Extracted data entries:
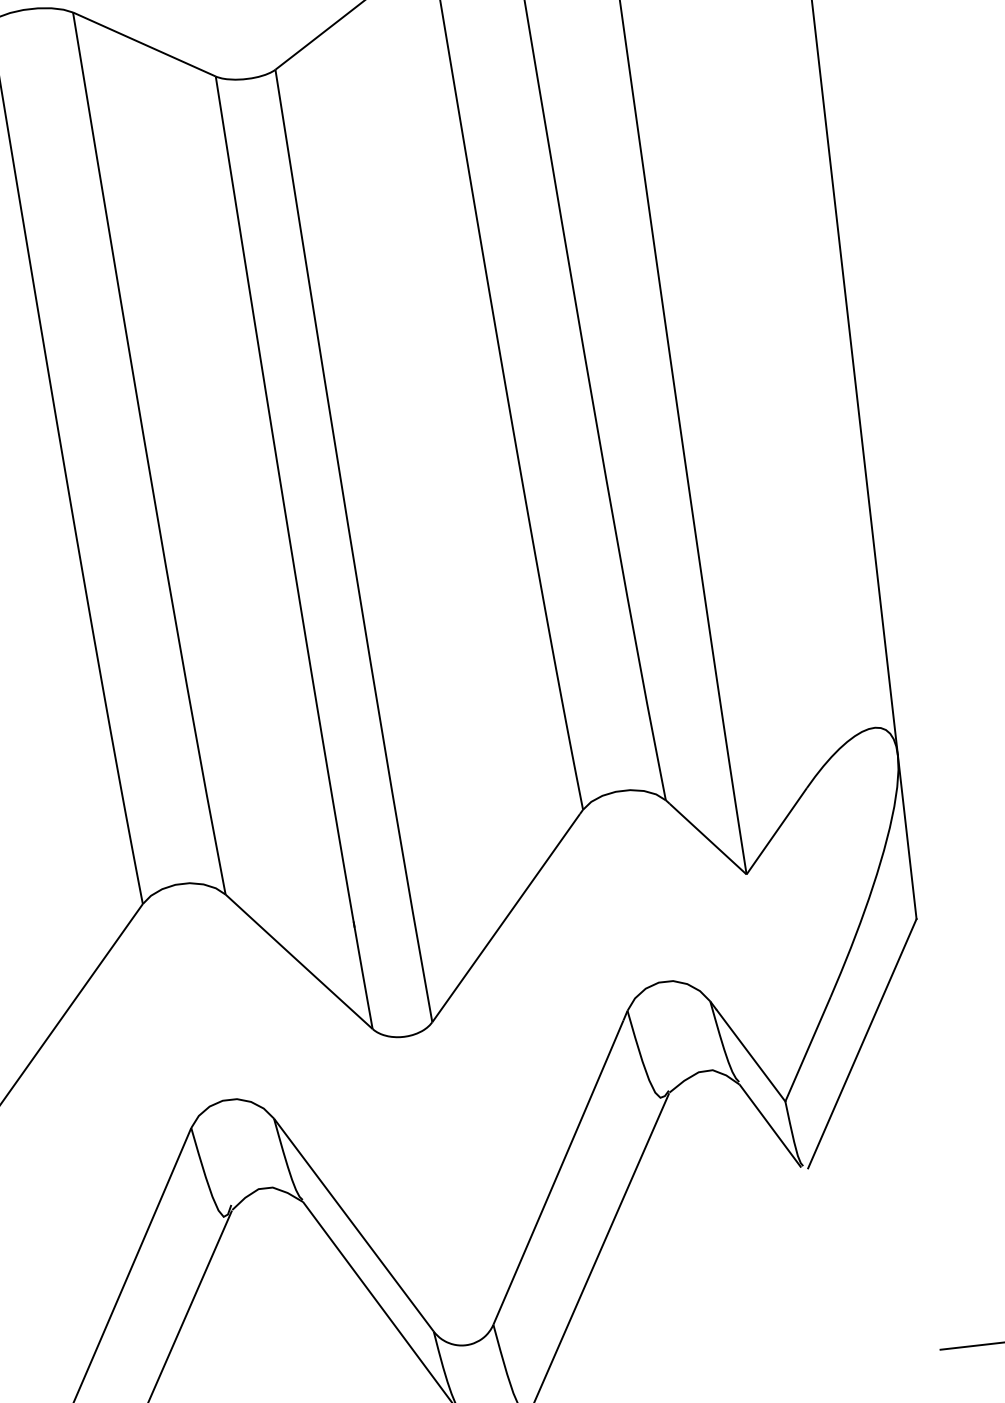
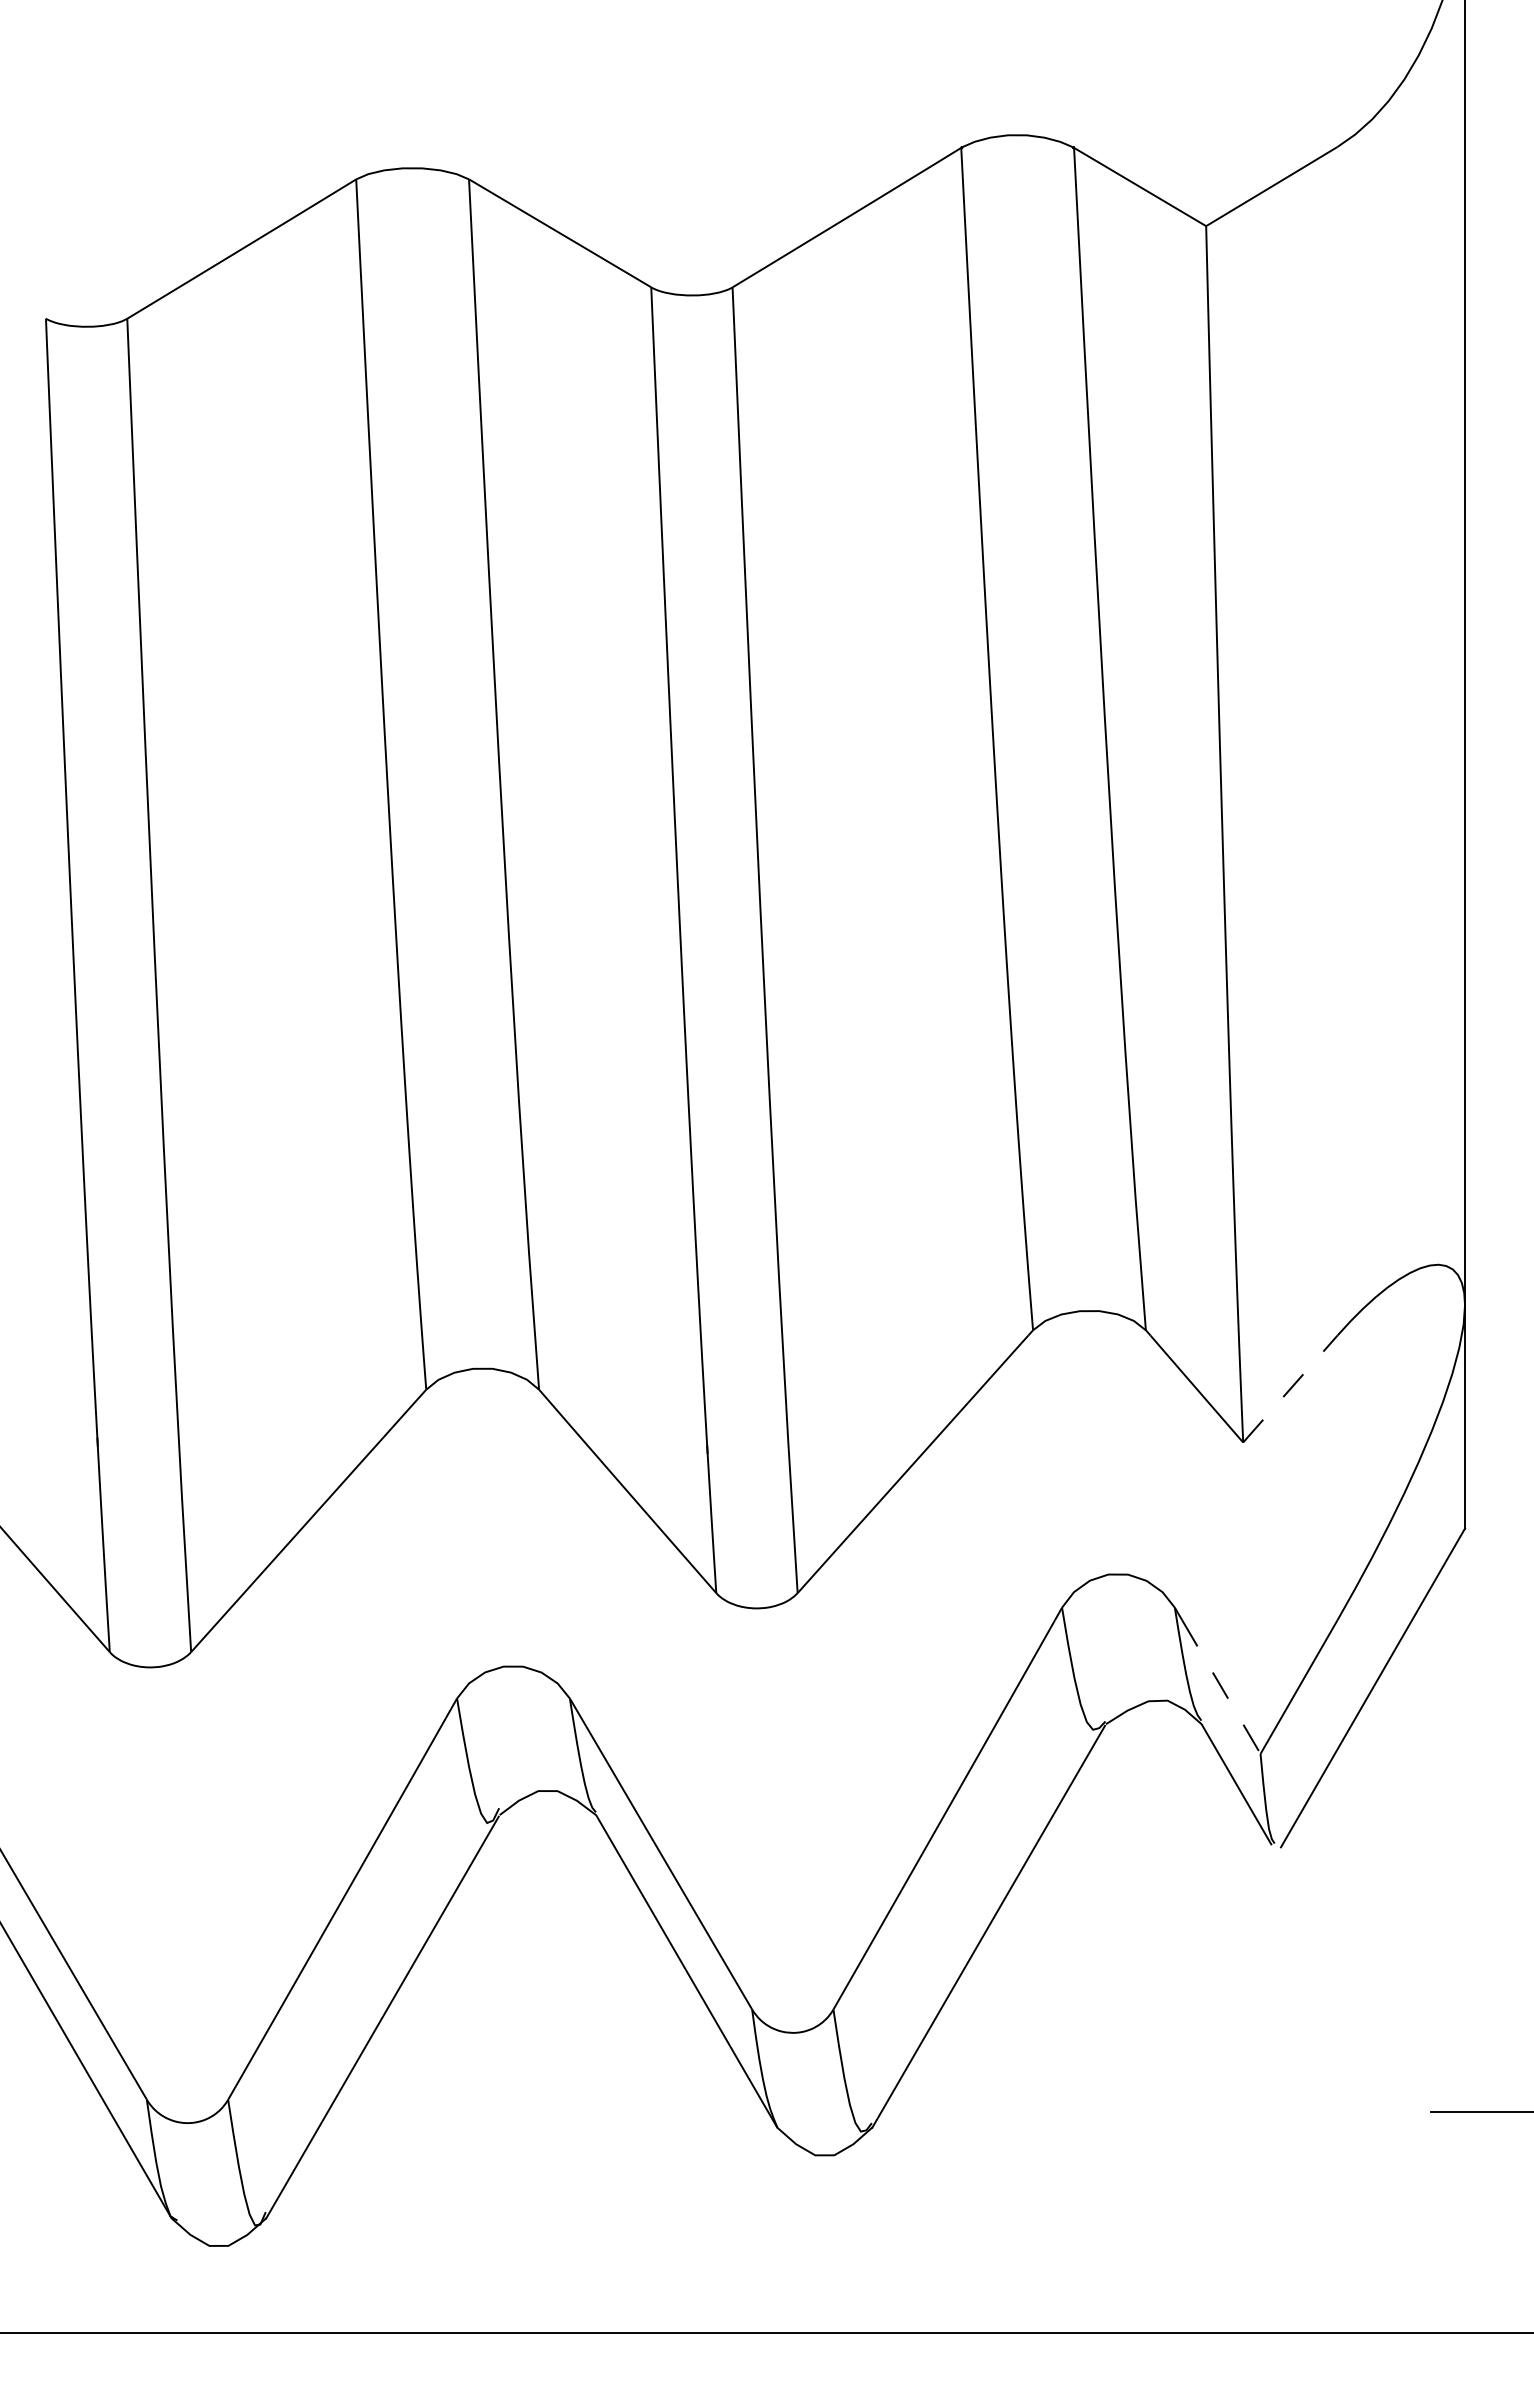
line: (776, 831) -> (1290, 1389), solid -> dashed
line: (751, 1056) -> (1221, 1687), solid -> dashed

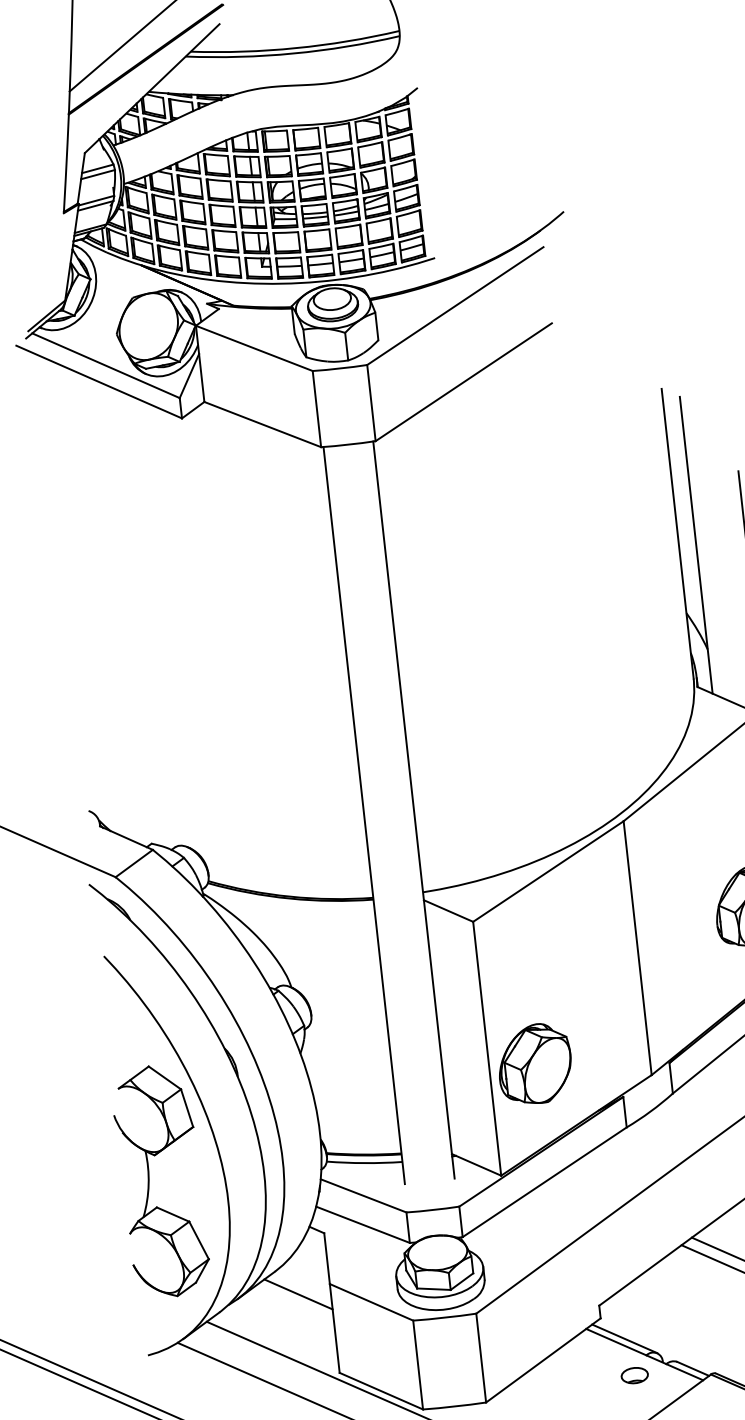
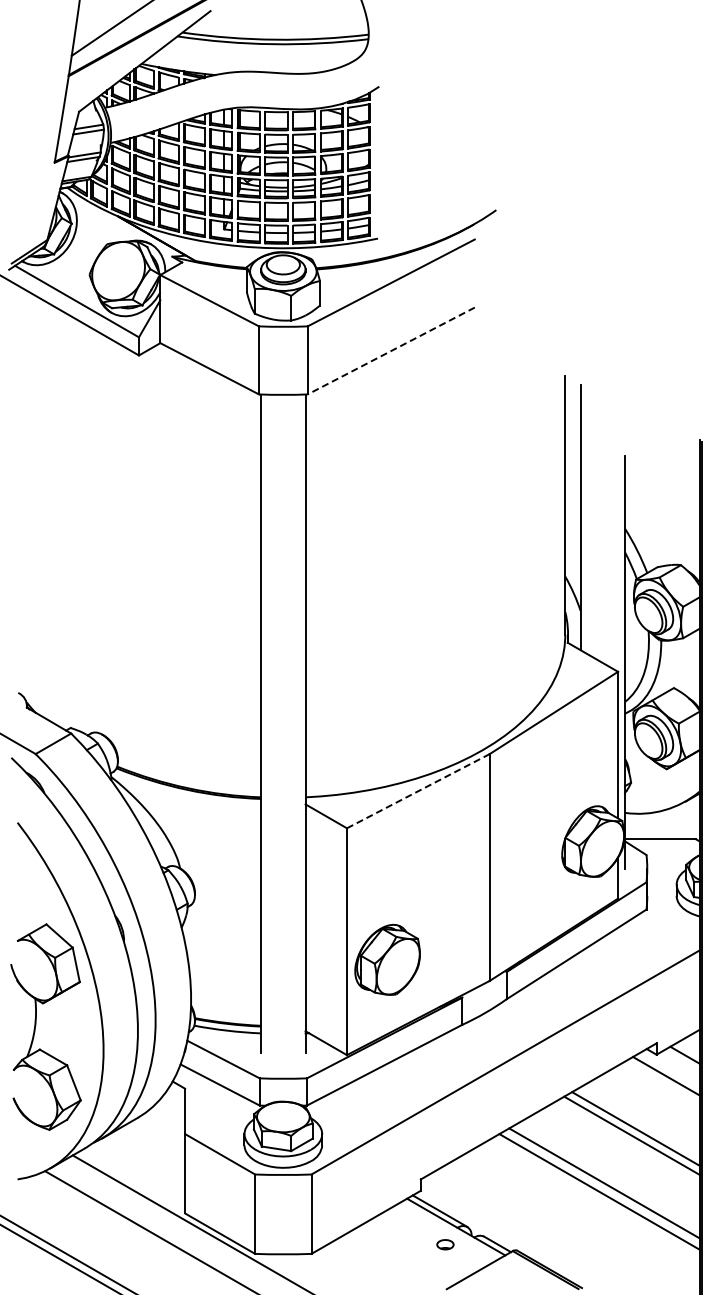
line: (462, 382) -> (390, 351), solid -> dashed
line: (548, 870) -> (418, 790), solid -> dashed
line: (298, 1293) -> (156, 1139), removed
part: (634, 1375) -> (445, 1244), size x0.7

TO DO:
Could you write all the entries out again exactly, but without their pictures?

ANSWER FOR THIS EXERCISE:
line: (776, 831) -> (1290, 1389), solid -> dashed
line: (751, 1056) -> (1221, 1687), solid -> dashed

line: (462, 382) -> (390, 351), solid -> dashed
line: (548, 870) -> (418, 790), solid -> dashed
line: (298, 1293) -> (156, 1139), removed
part: (634, 1375) -> (445, 1244), size x0.7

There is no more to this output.